Patti Smith, poet, novelist, musician, and National Book Award recipient, proclaimed: “In times of strife, we have our imagination, we have our creative impulse, which are things that are more important than material things. They are the things that we should magnify”. She and I share a birthday, I must add.
Giving fully into the creative process we touch our most wild, authentic selves. Something primal and restorative happens to me with music and dance amongst other creative acts. Growing up, music and eventually dance, free writing, and literature were the only forms of therapy I got. Now, I see creativity and self-expression in any form as a medicine that is often forgotten.
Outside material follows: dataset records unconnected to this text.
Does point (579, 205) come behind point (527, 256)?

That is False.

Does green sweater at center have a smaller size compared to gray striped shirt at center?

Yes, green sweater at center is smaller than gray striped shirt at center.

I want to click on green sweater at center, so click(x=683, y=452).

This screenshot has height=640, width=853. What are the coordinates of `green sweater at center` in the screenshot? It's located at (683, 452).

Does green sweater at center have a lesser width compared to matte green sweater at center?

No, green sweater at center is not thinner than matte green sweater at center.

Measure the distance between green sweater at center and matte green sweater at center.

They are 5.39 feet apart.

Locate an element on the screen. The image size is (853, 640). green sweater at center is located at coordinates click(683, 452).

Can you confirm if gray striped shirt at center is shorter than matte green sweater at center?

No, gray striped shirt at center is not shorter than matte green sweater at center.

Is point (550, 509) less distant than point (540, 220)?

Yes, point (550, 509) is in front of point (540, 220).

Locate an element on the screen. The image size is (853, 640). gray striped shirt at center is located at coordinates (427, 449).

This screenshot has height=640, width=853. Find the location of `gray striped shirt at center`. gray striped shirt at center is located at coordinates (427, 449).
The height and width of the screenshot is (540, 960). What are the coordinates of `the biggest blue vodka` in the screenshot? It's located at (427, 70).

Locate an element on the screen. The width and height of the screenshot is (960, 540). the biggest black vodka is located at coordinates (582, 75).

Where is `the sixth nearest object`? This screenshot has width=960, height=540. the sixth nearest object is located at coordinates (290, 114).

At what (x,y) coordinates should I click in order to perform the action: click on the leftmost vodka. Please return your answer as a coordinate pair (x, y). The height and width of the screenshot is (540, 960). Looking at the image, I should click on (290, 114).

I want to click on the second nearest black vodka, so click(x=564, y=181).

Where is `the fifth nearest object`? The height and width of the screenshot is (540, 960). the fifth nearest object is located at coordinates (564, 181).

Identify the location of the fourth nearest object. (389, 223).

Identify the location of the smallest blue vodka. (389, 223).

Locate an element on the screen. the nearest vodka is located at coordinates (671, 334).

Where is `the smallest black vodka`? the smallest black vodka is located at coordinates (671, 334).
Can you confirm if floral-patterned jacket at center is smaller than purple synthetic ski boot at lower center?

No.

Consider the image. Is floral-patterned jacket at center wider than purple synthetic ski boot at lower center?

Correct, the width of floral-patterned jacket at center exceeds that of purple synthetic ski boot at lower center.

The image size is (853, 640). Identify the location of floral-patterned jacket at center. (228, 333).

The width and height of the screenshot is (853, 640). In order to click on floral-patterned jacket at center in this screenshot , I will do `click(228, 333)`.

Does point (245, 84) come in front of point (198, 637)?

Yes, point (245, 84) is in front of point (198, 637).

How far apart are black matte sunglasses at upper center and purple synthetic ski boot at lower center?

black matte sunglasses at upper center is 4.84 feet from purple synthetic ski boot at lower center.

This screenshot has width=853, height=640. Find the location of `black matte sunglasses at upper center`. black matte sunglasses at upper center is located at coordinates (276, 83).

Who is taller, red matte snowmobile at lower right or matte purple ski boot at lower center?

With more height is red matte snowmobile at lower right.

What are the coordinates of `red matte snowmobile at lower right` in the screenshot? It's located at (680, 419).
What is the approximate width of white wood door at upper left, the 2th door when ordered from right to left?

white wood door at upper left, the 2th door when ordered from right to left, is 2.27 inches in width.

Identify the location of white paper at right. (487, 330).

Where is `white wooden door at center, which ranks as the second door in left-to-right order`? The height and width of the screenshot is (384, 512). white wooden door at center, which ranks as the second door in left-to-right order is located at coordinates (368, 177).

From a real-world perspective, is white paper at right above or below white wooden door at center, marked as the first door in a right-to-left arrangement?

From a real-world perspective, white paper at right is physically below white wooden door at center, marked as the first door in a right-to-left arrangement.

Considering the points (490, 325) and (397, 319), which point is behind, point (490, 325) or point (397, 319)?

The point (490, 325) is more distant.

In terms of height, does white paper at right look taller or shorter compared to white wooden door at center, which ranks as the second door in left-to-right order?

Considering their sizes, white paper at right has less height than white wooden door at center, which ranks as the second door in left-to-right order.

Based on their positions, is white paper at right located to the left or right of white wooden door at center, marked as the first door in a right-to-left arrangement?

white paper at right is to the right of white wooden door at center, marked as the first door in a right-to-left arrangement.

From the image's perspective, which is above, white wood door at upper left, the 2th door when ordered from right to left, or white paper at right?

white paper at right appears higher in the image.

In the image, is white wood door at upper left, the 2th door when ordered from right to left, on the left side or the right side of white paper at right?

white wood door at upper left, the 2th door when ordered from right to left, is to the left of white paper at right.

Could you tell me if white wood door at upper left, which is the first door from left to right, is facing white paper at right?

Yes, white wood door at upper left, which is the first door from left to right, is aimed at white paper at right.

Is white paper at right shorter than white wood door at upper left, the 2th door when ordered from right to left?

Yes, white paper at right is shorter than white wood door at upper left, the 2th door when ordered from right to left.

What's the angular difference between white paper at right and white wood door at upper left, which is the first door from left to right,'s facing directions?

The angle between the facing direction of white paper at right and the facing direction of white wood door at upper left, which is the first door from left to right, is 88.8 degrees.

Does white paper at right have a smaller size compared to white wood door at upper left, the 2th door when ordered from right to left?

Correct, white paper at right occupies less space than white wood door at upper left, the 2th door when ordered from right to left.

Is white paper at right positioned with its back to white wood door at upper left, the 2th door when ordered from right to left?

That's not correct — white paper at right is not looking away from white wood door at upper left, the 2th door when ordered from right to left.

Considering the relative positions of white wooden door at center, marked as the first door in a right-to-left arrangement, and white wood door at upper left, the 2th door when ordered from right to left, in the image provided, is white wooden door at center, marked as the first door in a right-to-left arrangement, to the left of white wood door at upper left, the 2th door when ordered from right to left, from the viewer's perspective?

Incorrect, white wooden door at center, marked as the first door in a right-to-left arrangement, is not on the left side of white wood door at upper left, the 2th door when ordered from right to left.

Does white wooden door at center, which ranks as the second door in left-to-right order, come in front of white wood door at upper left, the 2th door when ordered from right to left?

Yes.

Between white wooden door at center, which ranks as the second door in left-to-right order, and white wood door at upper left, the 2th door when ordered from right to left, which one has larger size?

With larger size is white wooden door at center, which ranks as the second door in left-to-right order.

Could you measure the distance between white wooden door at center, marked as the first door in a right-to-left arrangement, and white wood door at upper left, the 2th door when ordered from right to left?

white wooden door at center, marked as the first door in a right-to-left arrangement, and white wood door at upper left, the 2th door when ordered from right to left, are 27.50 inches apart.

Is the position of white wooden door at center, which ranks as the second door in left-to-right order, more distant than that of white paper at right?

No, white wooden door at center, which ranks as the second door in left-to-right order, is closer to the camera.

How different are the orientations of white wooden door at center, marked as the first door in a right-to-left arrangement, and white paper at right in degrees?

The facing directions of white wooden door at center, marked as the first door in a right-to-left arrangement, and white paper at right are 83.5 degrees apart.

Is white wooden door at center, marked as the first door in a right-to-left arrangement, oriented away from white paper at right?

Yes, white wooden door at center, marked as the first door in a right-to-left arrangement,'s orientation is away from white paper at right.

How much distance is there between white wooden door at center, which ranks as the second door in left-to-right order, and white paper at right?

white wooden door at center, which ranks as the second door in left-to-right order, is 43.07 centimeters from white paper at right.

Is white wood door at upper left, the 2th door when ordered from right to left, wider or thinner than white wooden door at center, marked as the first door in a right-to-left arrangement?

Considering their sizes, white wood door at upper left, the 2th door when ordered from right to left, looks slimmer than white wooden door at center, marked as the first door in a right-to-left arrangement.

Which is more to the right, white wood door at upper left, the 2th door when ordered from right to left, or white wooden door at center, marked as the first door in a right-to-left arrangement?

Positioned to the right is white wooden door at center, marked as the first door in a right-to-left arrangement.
Activating the creative fire in my clients seems to access the poetry of their soul, giving meaning-rich metaphor to their lived experience and what is often untouched, unseen, and inexpressible by their ego.
Jungian psychoanalyst, author and trauma specialist Donald Kalsched invoked the power of the soul of the Earth, as well as art and creativity in human healing/mitigating suffering by saying, “Sometimes an inner experience can release us from our deforming mirrors. For example, good literature, film, music, an ‘epiphany’ of beauty in the natural world, or an experience of a numinous vision or dream may evoke our truer deeper selves, liberating us momentarily from the deforming images we have acquired and allowing us to see through into a deeper truth about ourselves and our potential life . . . our potential wholeness.”
How do we strip away the loops of this head-bent down technological shit show that facilitated disconnection from being home in ourselves and uplevel unfettered creativity?
Despite seeing the word authenticity tossed around in self-help and social media circles like it is a sport itself, I find little time, space or thought is left for soul making, for self-exploration. If one is not truly finding ways to express oneself, freely and without judgment or attachment to the outcome, one can remain in the dark about one’s own sense of Self, because that which has the most meaning and is the most enlivening tends to be hidden in the unconscious.
Elizabeth Gilbert, writer and definitely champion of creativity coyly and reverently noted this about all humans, “I say this with all confidence, because I happen to believe we are all walking repositories of buried treasure. I believe this is one of the oldest and most generous tricks the universe plays on us as human beings, both for its own amusement and ours: The universe buries strange jewels within us all, and then stands back to see if we can find them.”